Will the arrow point to whatever we can agree upon?

Or, to the smoking crater of what only Hell, not Heaven, knows?

I went to sleep with images of the devastation on Maui in mind, but then in my dream it was as if I were there on the island, writing the above words. I've never woken up with a poem (or whatever it is) fully written before!

I was disoriented and my stomach felt queasy. Even though it was morning, I couldn't do any of my normal routines. Instead, needing a certain kind of comfort and grounding, I turned to Turner Classic Movies. Sometimes, I can surrender my own impatience with the lack of sophistication and lose myself in a time of black and white simplicity. That's what I needed to do today.

I stumbled upon The Egg and I. Not something I'd probably ever watch except for these circumstances. I wanted something from a less complicated era. I wanted to transport myself to a simpler time. It was made in 1947, starring Fred MacMurray and Claudette Colbert. To keep my mind fully engaged, I looked it up on my computer while watching it.

Turned out it was where the quirky characters of Ma and Pa Kettle began their long movie run. And, it was based on Betty MacDonald's accounts of living and working on a chicken farm from 1927-1931. Her book was a bestseller. The movie was a hit. There were songs written, lawsuits, a tv series in the early Fifties, and later, much criticism for the stereotypes portrayed. Yet, it even spawned a chain of restaurants with the same name that more recently became First Watch. Wow! I had no idea.

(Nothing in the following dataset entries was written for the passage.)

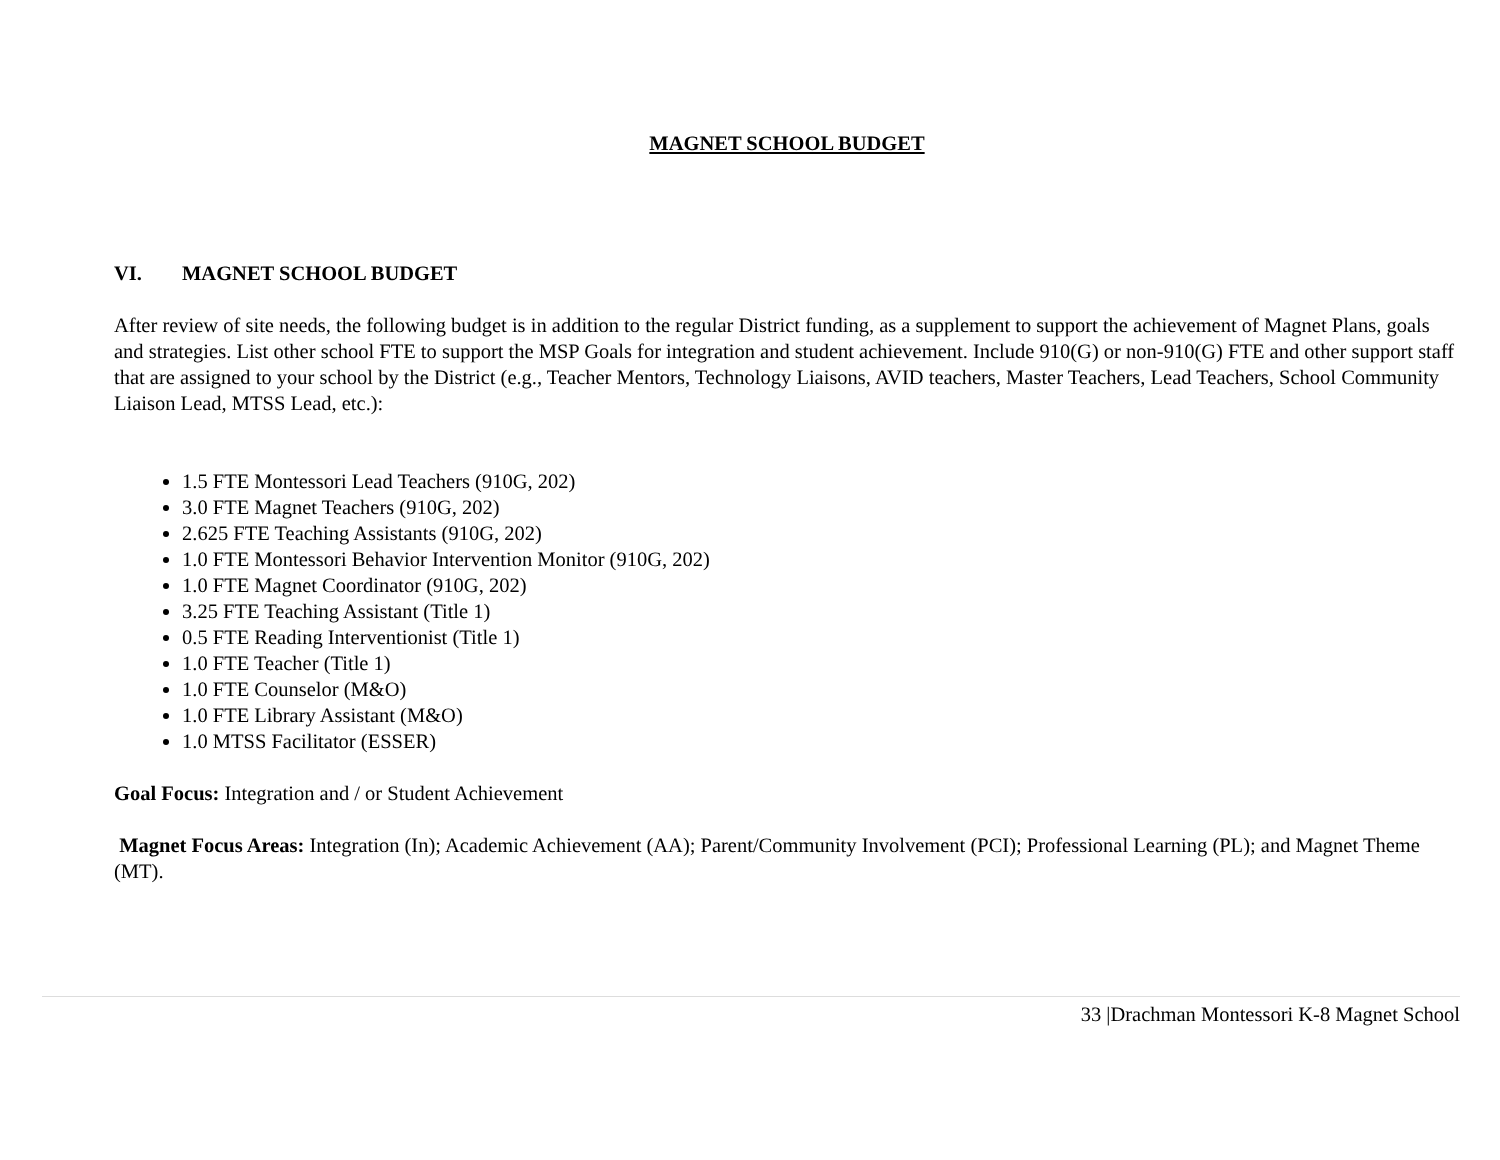MAGNET SCHOOL BUDGET
VI. MAGNET SCHOOL BUDGET
After review of site needs, the following budget is in addition to the regular District funding, as a supplement to support the achievement of Magnet Plans, goals and strategies. List other school FTE to support the MSP Goals for integration and student achievement. Include 910(G) or non-910(G) FTE and other support staff that are assigned to your school by the District (e.g., Teacher Mentors, Technology Liaisons, AVID teachers, Master Teachers, Lead Teachers, School Community Liaison Lead, MTSS Lead, etc.):
1.5 FTE Montessori Lead Teachers (910G, 202)
3.0 FTE Magnet Teachers (910G, 202)
2.625 FTE Teaching Assistants (910G, 202)
1.0 FTE Montessori Behavior Intervention Monitor (910G, 202)
1.0 FTE Magnet Coordinator (910G, 202)
3.25 FTE Teaching Assistant (Title 1)
0.5 FTE Reading Interventionist (Title 1)
1.0 FTE Teacher (Title 1)
1.0 FTE Counselor (M&O)
1.0 FTE Library Assistant (M&O)
1.0 MTSS Facilitator (ESSER)
Goal Focus: Integration and / or Student Achievement
Magnet Focus Areas: Integration (In); Academic Achievement (AA); Parent/Community Involvement (PCI); Professional Learning (PL); and Magnet Theme (MT).
33 |Drachman Montessori K-8 Magnet School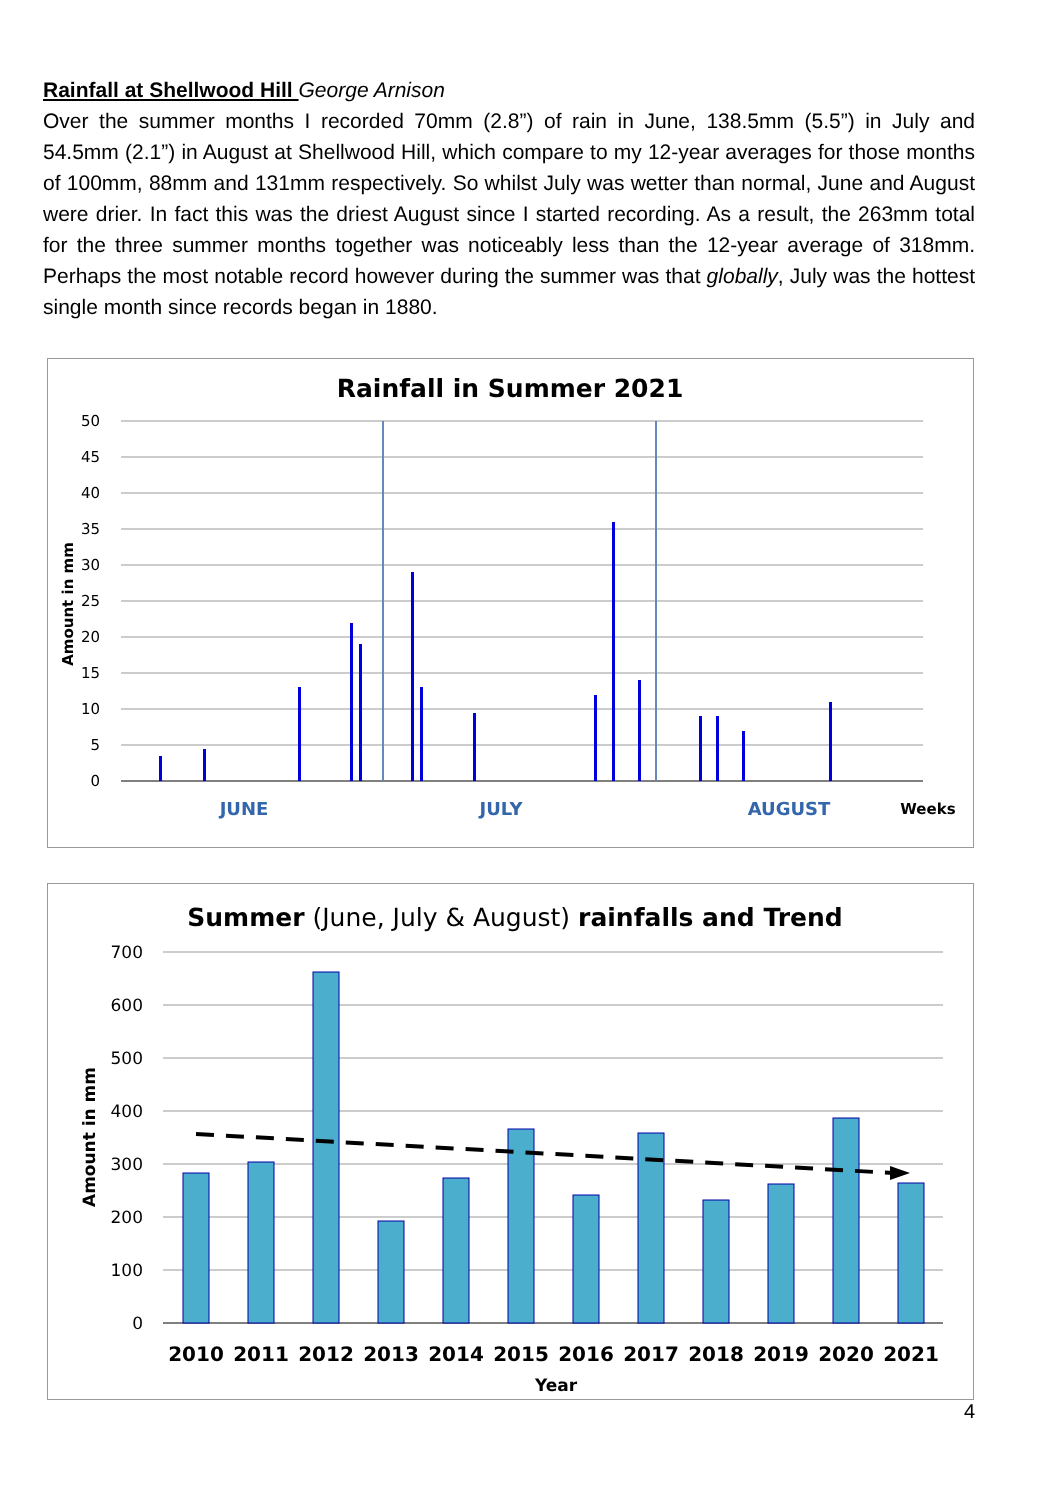Rainfall at Shellwood Hill George Arnison
Over the summer months I recorded 70mm (2.8”) of rain in June, 138.5mm (5.5”) in July and 54.5mm (2.1”) in August at Shellwood Hill, which compare to my 12-year averages for those months of 100mm, 88mm and 131mm respectively. So whilst July was wetter than normal, June and August were drier. In fact this was the driest August since I started recording. As a result, the 263mm total for the three summer months together was noticeably less than the 12-year average of 318mm. Perhaps the most notable record however during the summer was that globally, July was the hottest single month since records began in 1880.
Rainfall in Summer 2021
50
45
40
35
30
25
20
15
10
5
0
Amount in mm
JUNE
JULY
AUGUST
Weeks
Summer (June, July & August) rainfalls and Trend
700
600
500
400
300
200
100
0
Amount in mm
2010
2011
2012
2013
2014
2015
2016
2017
2018
2019
2020
2021
Year
4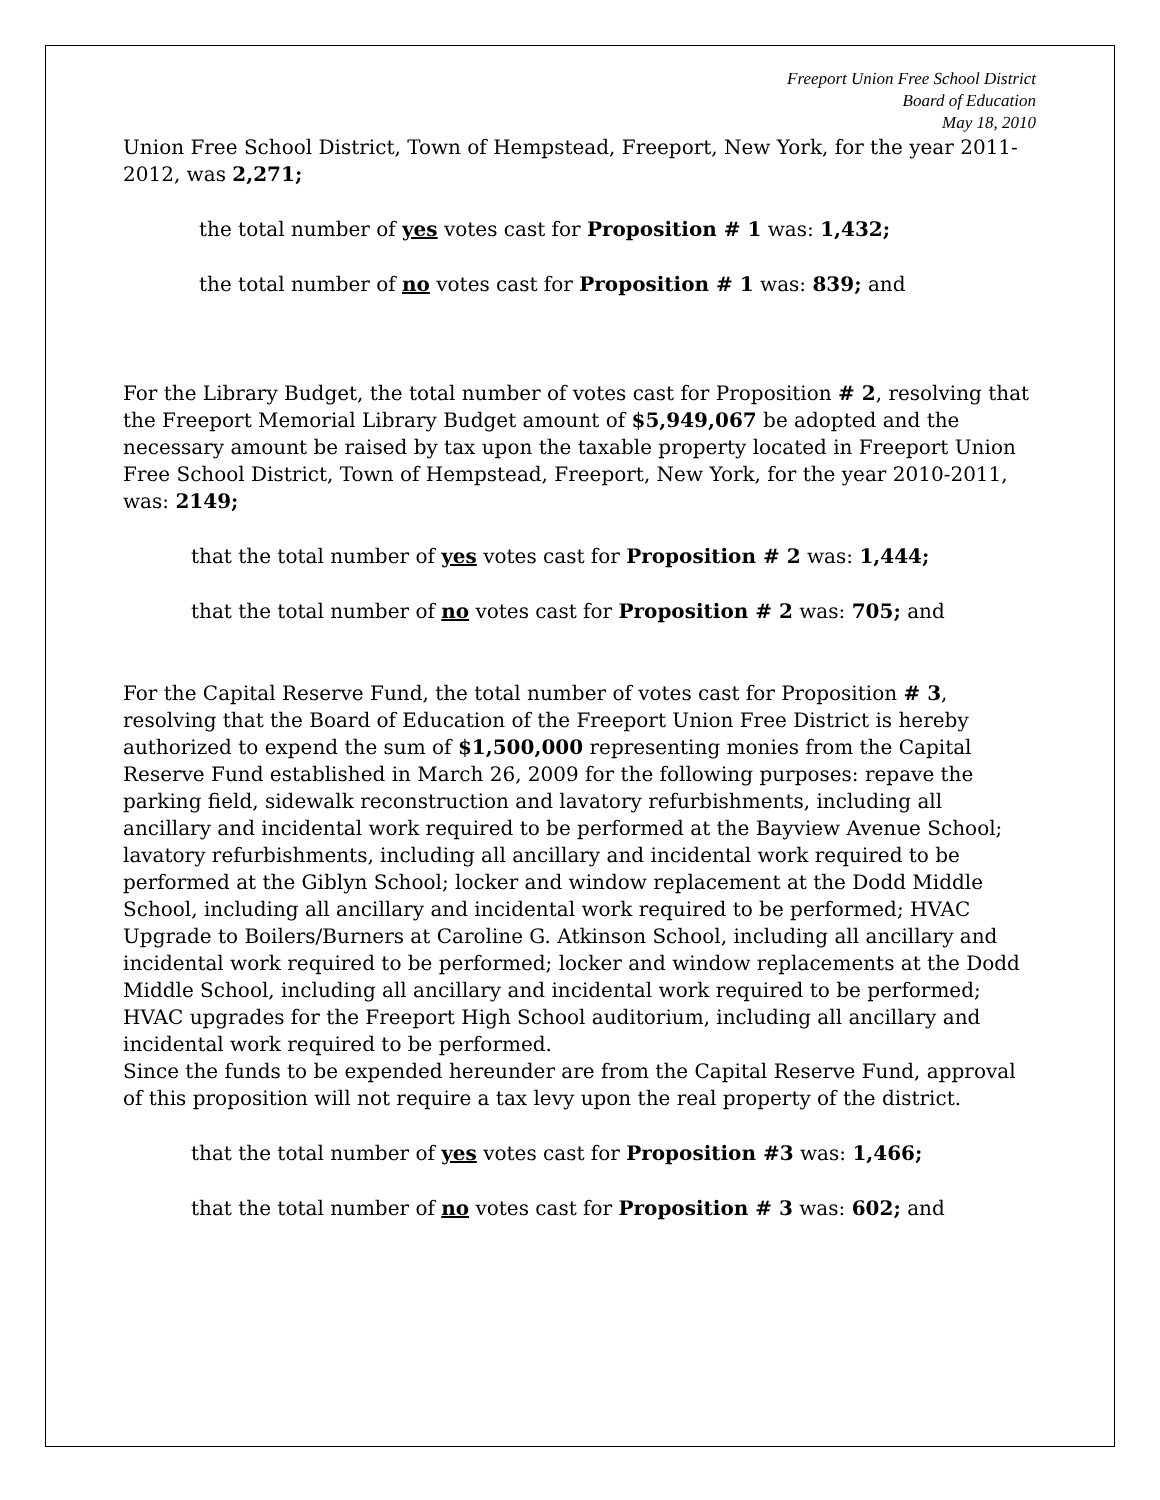Freeport Union Free School District
Board of Education
May 18, 2010
Union Free School District, Town of Hempstead, Freeport, New York, for the year 2011-2012, was 2,271;
the total number of yes votes cast for Proposition # 1 was: 1,432;
the total number of no votes cast for Proposition # 1 was: 839; and
For the Library Budget, the total number of votes cast for Proposition # 2, resolving that the Freeport Memorial Library Budget amount of $5,949,067 be adopted and the necessary amount be raised by tax upon the taxable property located in Freeport Union Free School District, Town of Hempstead, Freeport, New York, for the year 2010-2011, was: 2149;
that the total number of yes votes cast for Proposition # 2 was: 1,444;
that the total number of no votes cast for Proposition # 2 was: 705; and
For the Capital Reserve Fund, the total number of votes cast for Proposition # 3, resolving that the Board of Education of the Freeport Union Free District is hereby authorized to expend the sum of $1,500,000 representing monies from the Capital Reserve Fund established in March 26, 2009 for the following purposes: repave the parking field, sidewalk reconstruction and lavatory refurbishments, including all ancillary and incidental work required to be performed at the Bayview Avenue School; lavatory refurbishments, including all ancillary and incidental work required to be performed at the Giblyn School; locker and window replacement at the Dodd Middle School, including all ancillary and incidental work required to be performed; HVAC Upgrade to Boilers/Burners at Caroline G. Atkinson School, including all ancillary and incidental work required to be performed; locker and window replacements at the Dodd Middle School, including all ancillary and incidental work required to be performed; HVAC upgrades for the Freeport High School auditorium, including all ancillary and incidental work required to be performed.
Since the funds to be expended hereunder are from the Capital Reserve Fund, approval of this proposition will not require a tax levy upon the real property of the district.
that the total number of yes votes cast for Proposition #3 was: 1,466;
that the total number of no votes cast for Proposition # 3 was: 602; and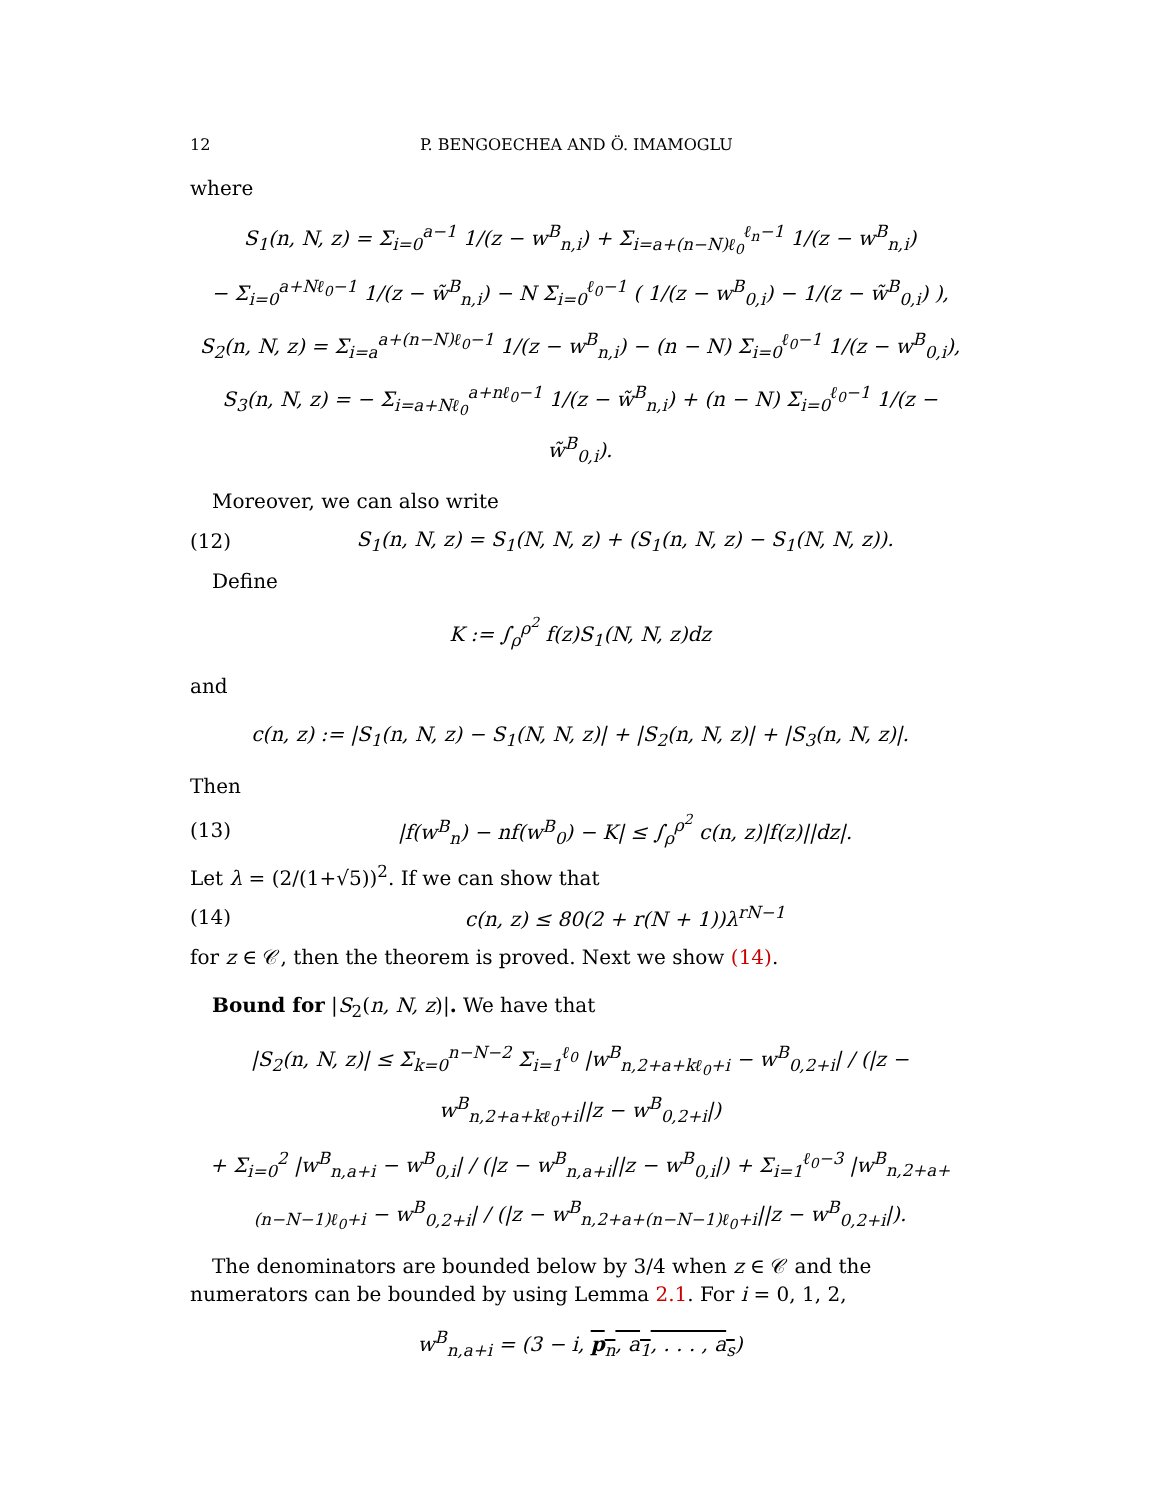12 P. BENGOECHEA AND Ö. IMAMOGLU
where
S<sub>1</sub>(n, N, z) = Σ<sub>i=0</sub><sup>a−1</sup> 1/(z − w<sup>B</sup><sub>n,i</sub>) + Σ<sub>i=a+(n−N)ℓ<sub>0</sub></sub><sup>ℓ<sub>n</sub>−1</sup> 1/(z − w<sup>B</sup><sub>n,i</sub>)
− Σ<sub>i=0</sub><sup>a+Nℓ<sub>0</sub>−1</sup> 1/(z − w̃<sup>B</sup><sub>n,i</sub>) − N Σ<sub>i=0</sub><sup>ℓ<sub>0</sub>−1</sup> ( 1/(z − w<sup>B</sup><sub>0,i</sub>) − 1/(z − w̃<sup>B</sup><sub>0,i</sub>) ),
S<sub>2</sub>(n, N, z) = Σ<sub>i=a</sub><sup>a+(n−N)ℓ<sub>0</sub>−1</sup> 1/(z − w<sup>B</sup><sub>n,i</sub>) − (n − N) Σ<sub>i=0</sub><sup>ℓ<sub>0</sub>−1</sup> 1/(z − w<sup>B</sup><sub>0,i</sub>),
S<sub>3</sub>(n, N, z) = − Σ<sub>i=a+Nℓ<sub>0</sub></sub><sup>a+nℓ<sub>0</sub>−1</sup> 1/(z − w̃<sup>B</sup><sub>n,i</sub>) + (n − N) Σ<sub>i=0</sub><sup>ℓ<sub>0</sub>−1</sup> 1/(z − w̃<sup>B</sup><sub>0,i</sub>).
Moreover, we can also write
(12) S<sub>1</sub>(n, N, z) = S<sub>1</sub>(N, N, z) + (S<sub>1</sub>(n, N, z) − S<sub>1</sub>(N, N, z)).
Define
K := ∫<sub>ρ</sub><sup>ρ<sup>2</sup></sup> f(z)S<sub>1</sub>(N, N, z)dz
and
c(n, z) := |S<sub>1</sub>(n, N, z) − S<sub>1</sub>(N, N, z)| + |S<sub>2</sub>(n, N, z)| + |S<sub>3</sub>(n, N, z)|.
Then
(13) |f(w<sup>B</sup><sub>n</sub>) − nf(w<sup>B</sup><sub>0</sub>) − K| ≤ ∫<sub>ρ</sub><sup>ρ<sup>2</sup></sup> c(n, z)|f(z)||dz|.
Let λ = (2/(1+√5))<sup>2</sup>. If we can show that
(14) c(n, z) ≤ 80(2 + r(N + 1))λ<sup>rN−1</sup>
for z ∈ 𝒞, then the theorem is proved. Next we show (14).
Bound for |S<sub>2</sub>(n, N, z)|. We have that
|S<sub>2</sub>(n, N, z)| ≤ Σ<sub>k=0</sub><sup>n−N−2</sup> Σ<sub>i=1</sub><sup>ℓ<sub>0</sub></sup> |w<sup>B</sup><sub>n,2+a+kℓ<sub>0</sub>+i</sub> − w<sup>B</sup><sub>0,2+i</sub>| / (|z − w<sup>B</sup><sub>n,2+a+kℓ<sub>0</sub>+i</sub>||z − w<sup>B</sup><sub>0,2+i</sub>|)
+ Σ<sub>i=0</sub><sup>2</sup> |w<sup>B</sup><sub>n,a+i</sub> − w<sup>B</sup><sub>0,i</sub>| / (|z − w<sup>B</sup><sub>n,a+i</sub>||z − w<sup>B</sup><sub>0,i</sub>|) + Σ<sub>i=1</sub><sup>ℓ<sub>0</sub>−3</sup> |w<sup>B</sup><sub>n,2+a+(n−N−1)ℓ<sub>0</sub>+i</sub> − w<sup>B</sup><sub>0,2+i</sub>| / (|z − w<sup>B</sup><sub>n,2+a+(n−N−1)ℓ<sub>0</sub>+i</sub>||z − w<sup>B</sup><sub>0,2+i</sub>|).
The denominators are bounded below by 3/4 when z ∈ 𝒞 and the numerators can be bounded by using Lemma 2.1. For i = 0, 1, 2,
w<sup>B</sup><sub>n,a+i</sub> = (3 − i, p<sub>n</sub>, a<sub>1</sub>, . . . , a<sub>s</sub>)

I kept reading and watching. Somehow, this charming simple tale led to so much more. Maybe that's part of the problem with us big-brained mammals: we keep multiplying complexity into every equation.

In 1950, there was a similarly themed Granby's Green Acres which was an eight episode radio show, which then inspired the television sitcom, Green Acres. Now, that story was meshing with my own childhood! I watched Green Acres as a kid. The basic premise of them all was the impulse to exit from the quickening urban pace and return to our rural roots. Therein was the irresistible nostalgic appeal. Whether one had ever lived on a farm or not, we imagined there something essential absent in city traffic and sterile offices.

Of course, the ineptitude of the former city dwellers first encountering the hardship reality of farm living was the foil for many humorous situations. However, it also revealed a deeper allure. This was movingly expressed in The Egg and I when a runaway fire from Pa Kettle's moonshine still burned everything but the main house of their new young neighbors, Betty and Bob.

(Egads! How did I find my way to this movie? I was trying to get the image of so many homes and historic places on Maui now dust and ash out of my mind.)